Design and analysis of ultra-wide band and millimeter-wave antennas

Abstract

Ultra-wideband (UWB) antennas and 60-GHz millimeter-wave antennas and arrays are analyzed and designed in this thesis for developing high-speed short-range wireless communications.

Firstly, a probe-fed crossed circle-disk monopole UWB antenna with stable omnidirectional radiation pattern was studied. The antenna was then cut by half to form a crossed semi-circle monopole antenna with a top-loaded patch to reduce its height. Moreover, a new crossed semi-ring band-notch UWB antenna with L shaped slots was developed.

Secondly, an effective equivalent circuit for a UWB antenna was proposed for possible co-designing with analog/digital integrated circuits in the time domain by using a new automatic physical augmentation with tuning method. The proposed method has been validated for modeling a spiral inductor and an MIM capacitor in a wide bandwidth.

Next, a new compact and multilayer UWB planar antenna was designed using the low temperature co-fired ceramics (LTCC) technology, which gives the possibility of integrating RF circuits and antennas in a single substrate. The configuration of the proposed multilayer UWB LTCC planar antenna fully exploits the three-dimensional (3-D) integration feature of the LTCC technology and explores a new way for antenna size reduction.

Lastly, novel 60 GHz integrated antennas and arrays using the LTCC technology were developed.
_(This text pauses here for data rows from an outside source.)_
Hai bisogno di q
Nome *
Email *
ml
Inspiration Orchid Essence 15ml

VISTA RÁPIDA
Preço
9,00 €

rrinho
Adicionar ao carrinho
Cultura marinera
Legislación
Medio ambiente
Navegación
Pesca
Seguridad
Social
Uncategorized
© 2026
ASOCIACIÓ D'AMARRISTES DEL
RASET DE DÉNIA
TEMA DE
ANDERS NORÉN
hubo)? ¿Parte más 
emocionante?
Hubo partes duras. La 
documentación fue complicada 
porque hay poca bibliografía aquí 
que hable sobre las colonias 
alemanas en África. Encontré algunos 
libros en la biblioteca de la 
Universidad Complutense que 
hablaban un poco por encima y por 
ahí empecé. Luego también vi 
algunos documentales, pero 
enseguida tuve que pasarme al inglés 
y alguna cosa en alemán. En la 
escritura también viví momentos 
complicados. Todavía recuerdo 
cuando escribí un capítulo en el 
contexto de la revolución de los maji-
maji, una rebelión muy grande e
A new wideband planar circularly polarized helical antenna array was designed and realized in LTCC. Moreover, a wideband LTCC aperture-coupled truncated-corner circularly polarized patch antenna with a sequential rotation feeding scheme was proposed in the 60-GHz band. The wire-bonding packaging technology with a T-network compensation was also studied in the 60-GHz band. Development of an active circularly-polarized antenna by integrating the antenna array with a low noise amplifier in LTCC was demonstrated to enhance the receiving power.